EL DOCTOR CAN
En la contraportada que leen los turistas de Sur in English, periódico que le pedía a Antonio el solicito quiosquero, para la lectura de mi can, es decir mi perruno inglés. Pude parpadear con la lectura del relato de una noticia, producida en el Hospital Marítimo de los andurriales torremolinenses, que los pacientes y despistados, podían encontrarse en la sala de las dependencias de Psiquiatría, con tres animalitos de compañía: Sua, Mara y Sulley, que estaban de servicio hospitalario para atender a algún paciente ingresado o medio pensionista, necesitado de aliviar su coco inquieto, con los cuidados y las caricias de un doctorado perro en K9 Málaga.
Por lo visto, después de hacer su máster y recitar con ladridos y carantoñas lo aprendido, los examinados, pueden ejercer su oficio terapéutico, con tan buenos resultados como el más profesional de este ámbito, siendo buen apaño y no placebo, para estados de fobias, depresiones, ansiedad, antes que el afectado diera suelta a sus nervios sin control.
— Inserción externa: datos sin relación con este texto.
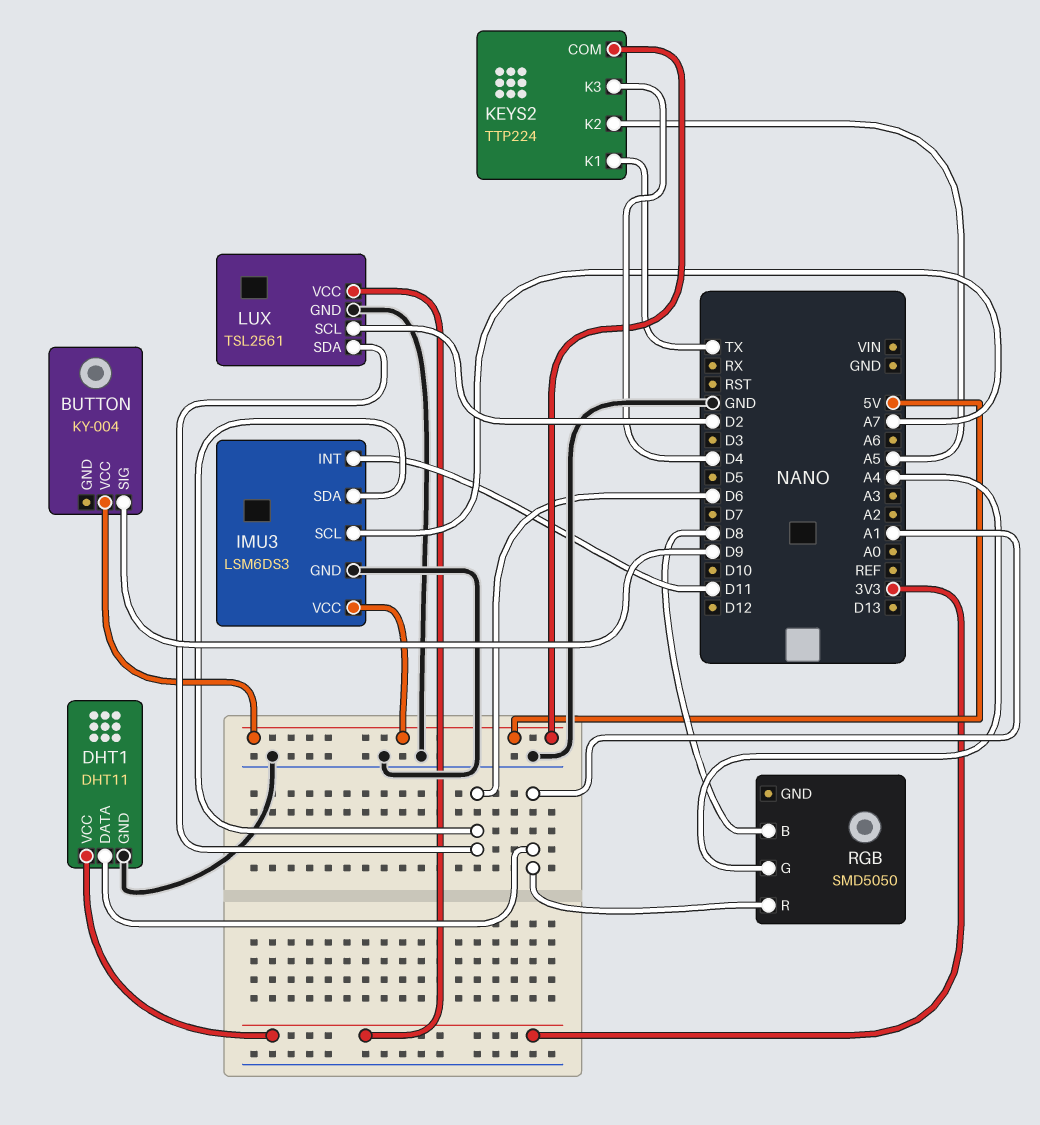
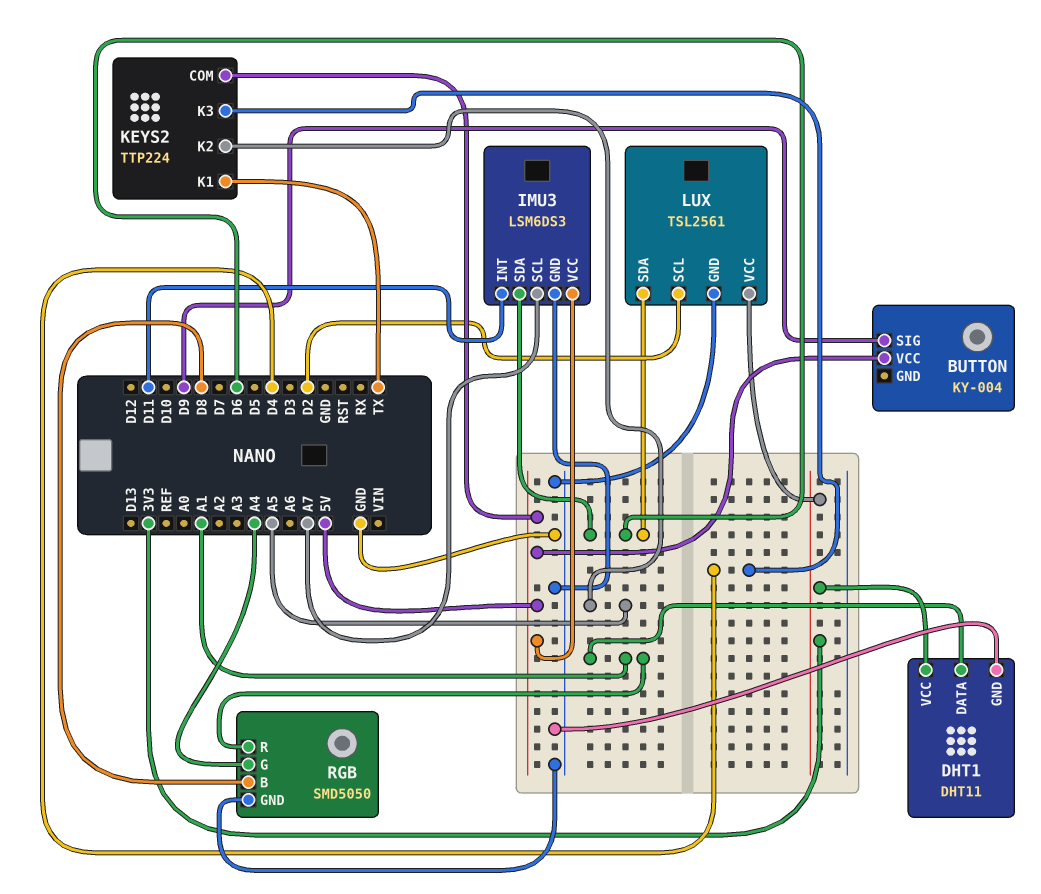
RGB pin GND: none -> GND

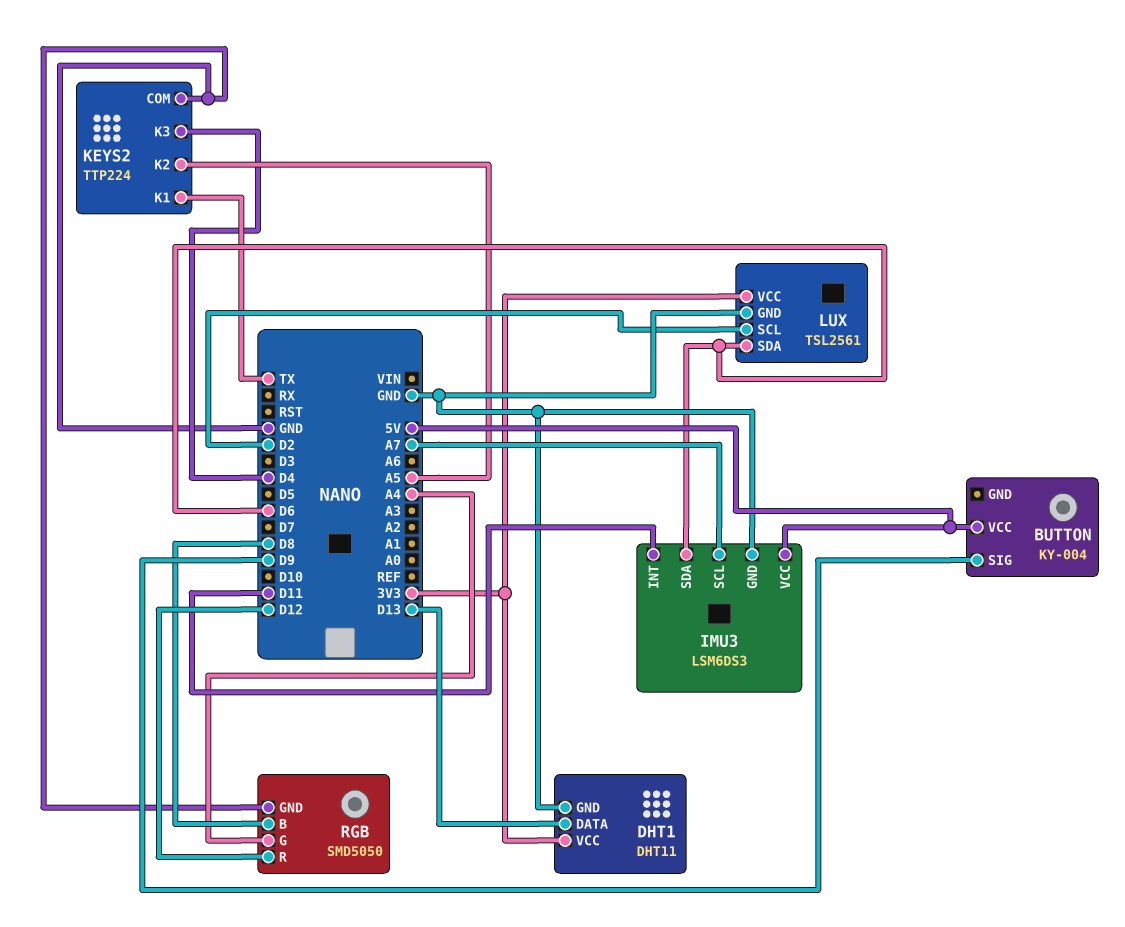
DHT1 pin DATA: A1 -> D13
KEYS2 pin COM: 5V -> GND
RGB pin R: A1 -> D12

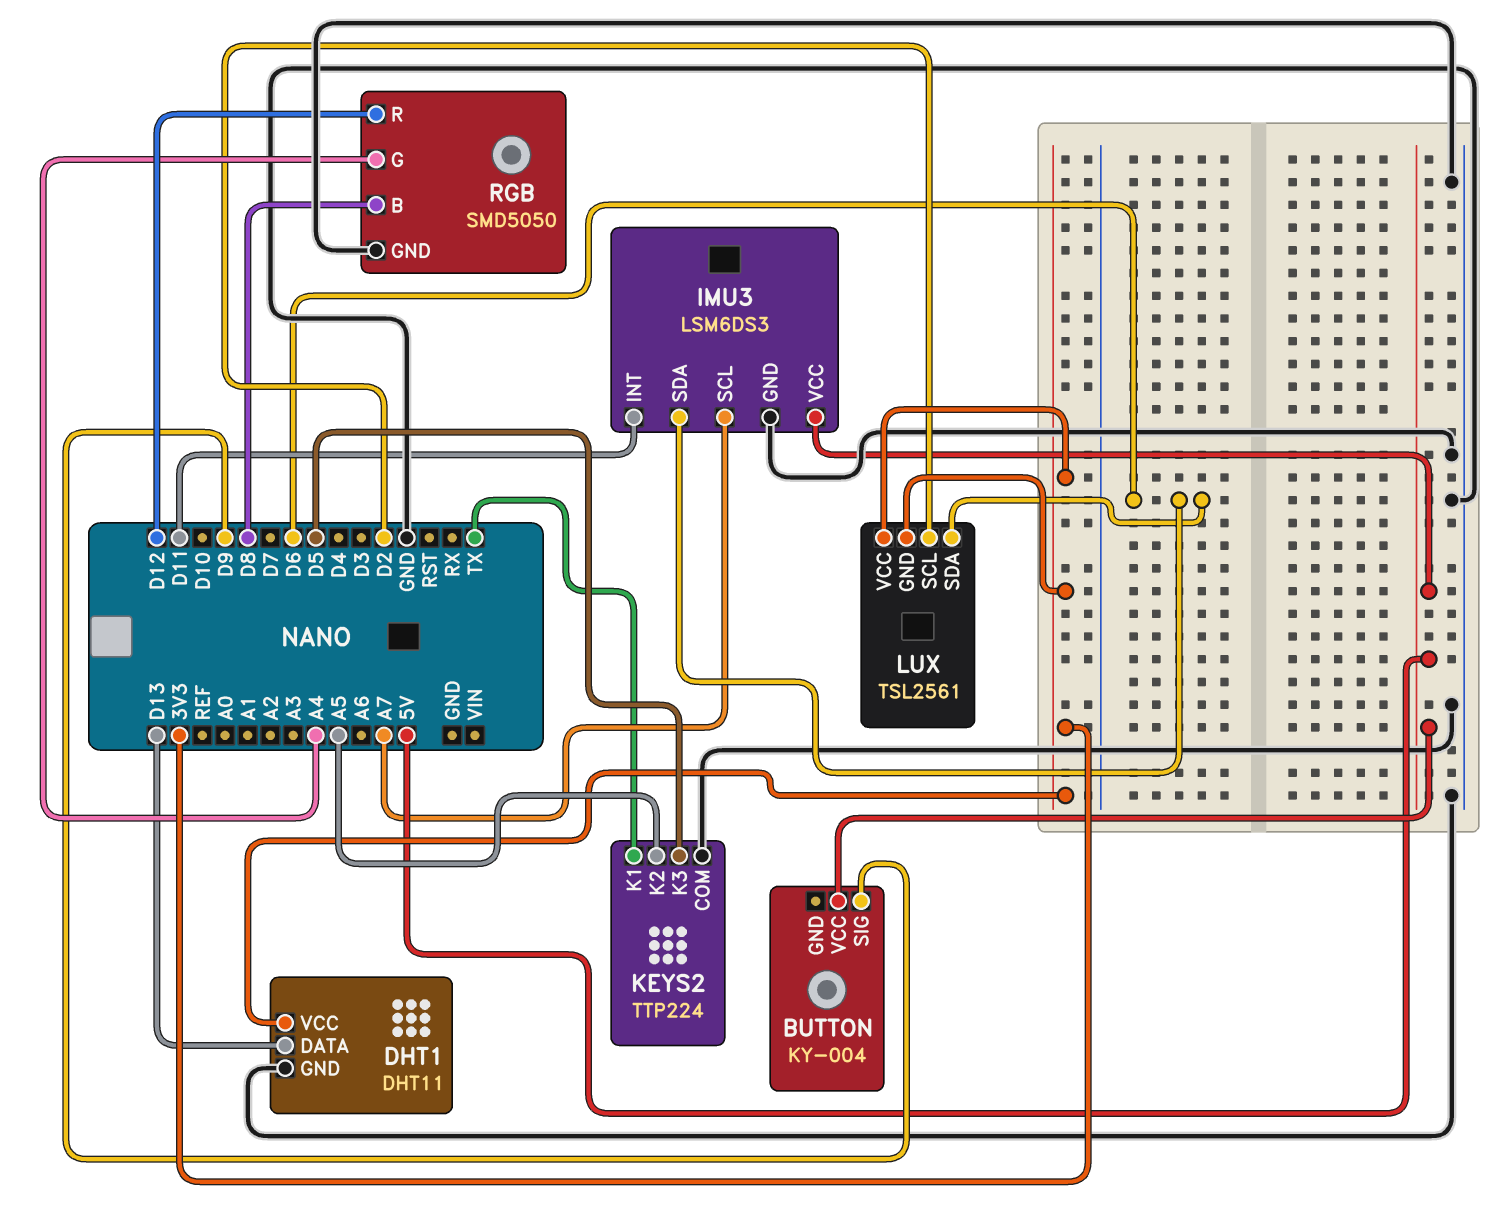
KEYS2 pin K3: D4 -> D5
LUX pin GND: GND -> 3V3

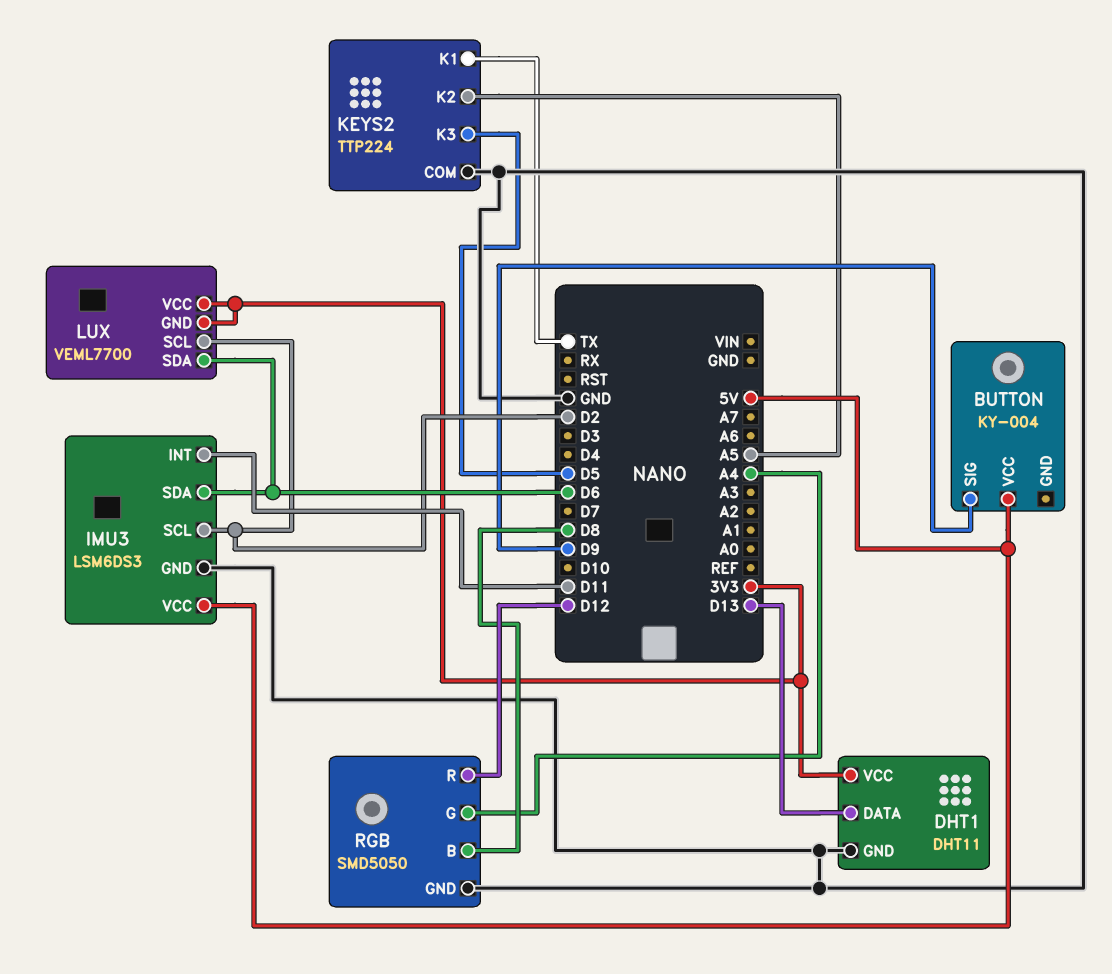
IMU3 pin SCL: A7 -> D2
LUX: TSL2561 -> VEML7700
Los adiestradores del Área social de nuestro K9, con el empuje de la obra social de la Caixa, están desarrollando esta extraordinaria labor, de tan buen resultado que en los otros servicios del hospital, están almacenando huesos para que los doctores canes, hagan alguna guardia a sus pacientes.
Los enfermos con el contacto y la mirada de Sua, Mara y Sulley, sienten un sosiego extraordinario, porque saben que tienen un ojo clínico de lo más efectivos, y la virtud de no ponderar el historial, sino aliviar al ser humano que le pongan enfrente. Imagino que los sabuesos, se habrán percibido de la decrépita y raída instalación hospitalaria, digna de que Juanma se ponga las pilas, y la remodele a la altura de las instalaciones privadas que su Junta promueve.
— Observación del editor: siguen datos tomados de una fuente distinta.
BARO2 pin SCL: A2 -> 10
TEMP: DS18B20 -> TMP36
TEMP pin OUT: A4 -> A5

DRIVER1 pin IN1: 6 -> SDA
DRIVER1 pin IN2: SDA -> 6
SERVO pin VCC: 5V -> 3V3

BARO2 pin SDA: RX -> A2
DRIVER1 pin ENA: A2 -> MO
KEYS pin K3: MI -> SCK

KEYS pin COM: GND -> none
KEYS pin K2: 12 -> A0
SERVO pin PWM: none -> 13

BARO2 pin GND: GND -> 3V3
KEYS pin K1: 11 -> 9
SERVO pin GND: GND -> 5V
Tenía varias citas con doctores, de esas telefónicas, con horario de vete a esperar, para ver quién llega más rápido hablando al final de la consulta u observancia; la verdad es que no pude reducir la tensión, encima me han quitado de fumar. No sé si vendrá el día, de que un rugido o un ladrido, te diga aló por el móvil, para que te sientas en la gloria, porque tu Salud si responde, como en los desconchones del psiquiátrico playero.